● TO DO
Could you reproduce every listing below line for line, without changing a single character?

● DATA SECTION
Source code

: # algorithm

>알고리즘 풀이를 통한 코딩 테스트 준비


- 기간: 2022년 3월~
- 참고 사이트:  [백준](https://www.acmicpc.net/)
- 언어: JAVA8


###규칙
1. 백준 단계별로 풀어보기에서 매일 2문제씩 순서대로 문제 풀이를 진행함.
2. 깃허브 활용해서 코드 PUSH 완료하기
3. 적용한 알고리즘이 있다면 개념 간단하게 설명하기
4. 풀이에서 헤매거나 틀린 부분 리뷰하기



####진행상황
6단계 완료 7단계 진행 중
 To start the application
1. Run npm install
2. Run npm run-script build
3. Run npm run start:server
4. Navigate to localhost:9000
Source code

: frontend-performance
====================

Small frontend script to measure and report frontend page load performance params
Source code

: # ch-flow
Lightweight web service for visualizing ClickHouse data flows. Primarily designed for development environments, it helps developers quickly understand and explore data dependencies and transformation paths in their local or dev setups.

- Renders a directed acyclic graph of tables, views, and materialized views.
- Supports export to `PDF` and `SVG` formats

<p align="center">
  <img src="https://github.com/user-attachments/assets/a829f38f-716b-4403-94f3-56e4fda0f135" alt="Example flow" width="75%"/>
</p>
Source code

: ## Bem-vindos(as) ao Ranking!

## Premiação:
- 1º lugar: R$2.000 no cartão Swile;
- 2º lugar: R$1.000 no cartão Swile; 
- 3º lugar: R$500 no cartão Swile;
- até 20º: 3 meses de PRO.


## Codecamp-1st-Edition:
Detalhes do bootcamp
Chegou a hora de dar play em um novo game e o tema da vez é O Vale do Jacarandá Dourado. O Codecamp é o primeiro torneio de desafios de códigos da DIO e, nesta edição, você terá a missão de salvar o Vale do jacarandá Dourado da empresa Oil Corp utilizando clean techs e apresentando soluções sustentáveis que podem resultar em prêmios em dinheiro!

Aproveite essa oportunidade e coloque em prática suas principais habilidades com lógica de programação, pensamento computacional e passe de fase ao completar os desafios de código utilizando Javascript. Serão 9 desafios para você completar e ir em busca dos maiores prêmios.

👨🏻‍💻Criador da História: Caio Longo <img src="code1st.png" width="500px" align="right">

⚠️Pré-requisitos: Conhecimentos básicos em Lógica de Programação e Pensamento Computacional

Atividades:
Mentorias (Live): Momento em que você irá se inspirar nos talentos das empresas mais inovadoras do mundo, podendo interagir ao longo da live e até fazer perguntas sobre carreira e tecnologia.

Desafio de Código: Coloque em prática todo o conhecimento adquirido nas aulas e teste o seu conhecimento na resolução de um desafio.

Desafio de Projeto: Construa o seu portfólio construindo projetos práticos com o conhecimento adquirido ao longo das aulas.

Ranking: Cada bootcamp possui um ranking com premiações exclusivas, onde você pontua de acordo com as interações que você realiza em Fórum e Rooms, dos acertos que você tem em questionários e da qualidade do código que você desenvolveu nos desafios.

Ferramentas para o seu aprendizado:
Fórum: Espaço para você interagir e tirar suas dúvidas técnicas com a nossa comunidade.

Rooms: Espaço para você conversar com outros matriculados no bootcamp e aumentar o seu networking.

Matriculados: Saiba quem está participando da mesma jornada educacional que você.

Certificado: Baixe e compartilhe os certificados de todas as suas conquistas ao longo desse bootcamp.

● REPLY TO THE EXERCISE
Source code

: # algorithm

>알고리즘 풀이를 통한 코딩 테스트 준비


- 기간: 2022년 3월~
- 참고 사이트:  [백준](https://www.acmicpc.net/)
- 언어: JAVA8


###규칙
1. 백준 단계별로 풀어보기에서 매일 2문제씩 순서대로 문제 풀이를 진행함.
2. 깃허브 활용해서 코드 PUSH 완료하기
3. 적용한 알고리즘이 있다면 개념 간단하게 설명하기
4. 풀이에서 헤매거나 틀린 부분 리뷰하기



####진행상황
6단계 완료 7단계 진행 중
 To start the application
1. Run npm install
2. Run npm run-script build
3. Run npm run start:server
4. Navigate to localhost:9000
Source code

: frontend-performance
====================

Small frontend script to measure and report frontend page load performance params
Source code

: # ch-flow
Lightweight web service for visualizing ClickHouse data flows. Primarily designed for development environments, it helps developers quickly understand and explore data dependencies and transformation paths in their local or dev setups.

- Renders a directed acyclic graph of tables, views, and materialized views.
- Supports export to `PDF` and `SVG` formats

<p align="center">
  <img src="https://github.com/user-attachments/assets/a829f38f-716b-4403-94f3-56e4fda0f135" alt="Example flow" width="75%"/>
</p>
Source code

: ## Bem-vindos(as) ao Ranking!

## Premiação:
- 1º lugar: R$2.000 no cartão Swile;
- 2º lugar: R$1.000 no cartão Swile; 
- 3º lugar: R$500 no cartão Swile;
- até 20º: 3 meses de PRO.


## Codecamp-1st-Edition:
Detalhes do bootcamp
Chegou a hora de dar play em um novo game e o tema da vez é O Vale do Jacarandá Dourado. O Codecamp é o primeiro torneio de desafios de códigos da DIO e, nesta edição, você terá a missão de salvar o Vale do jacarandá Dourado da empresa Oil Corp utilizando clean techs e apresentando soluções sustentáveis que podem resultar em prêmios em dinheiro!

Aproveite essa oportunidade e coloque em prática suas principais habilidades com lógica de programação, pensamento computacional e passe de fase ao completar os desafios de código utilizando Javascript. Serão 9 desafios para você completar e ir em busca dos maiores prêmios.

👨🏻‍💻Criador da História: Caio Longo <img src="code1st.png" width="500px" align="right">

⚠️Pré-requisitos: Conhecimentos básicos em Lógica de Programação e Pensamento Computacional

Atividades:
Mentorias (Live): Momento em que você irá se inspirar nos talentos das empresas mais inovadoras do mundo, podendo interagir ao longo da live e até fazer perguntas sobre carreira e tecnologia.

Desafio de Código: Coloque em prática todo o conhecimento adquirido nas aulas e teste o seu conhecimento na resolução de um desafio.

Desafio de Projeto: Construa o seu portfólio construindo projetos práticos com o conhecimento adquirido ao longo das aulas.

Ranking: Cada bootcamp possui um ranking com premiações exclusivas, onde você pontua de acordo com as interações que você realiza em Fórum e Rooms, dos acertos que você tem em questionários e da qualidade do código que você desenvolveu nos desafios.

Ferramentas para o seu aprendizado:
Fórum: Espaço para você interagir e tirar suas dúvidas técnicas com a nossa comunidade.

Rooms: Espaço para você conversar com outros matriculados no bootcamp e aumentar o seu networking.

Matriculados: Saiba quem está participando da mesma jornada educacional que você.

Certificado: Baixe e compartilhe os certificados de todas as suas conquistas ao longo desse bootcamp.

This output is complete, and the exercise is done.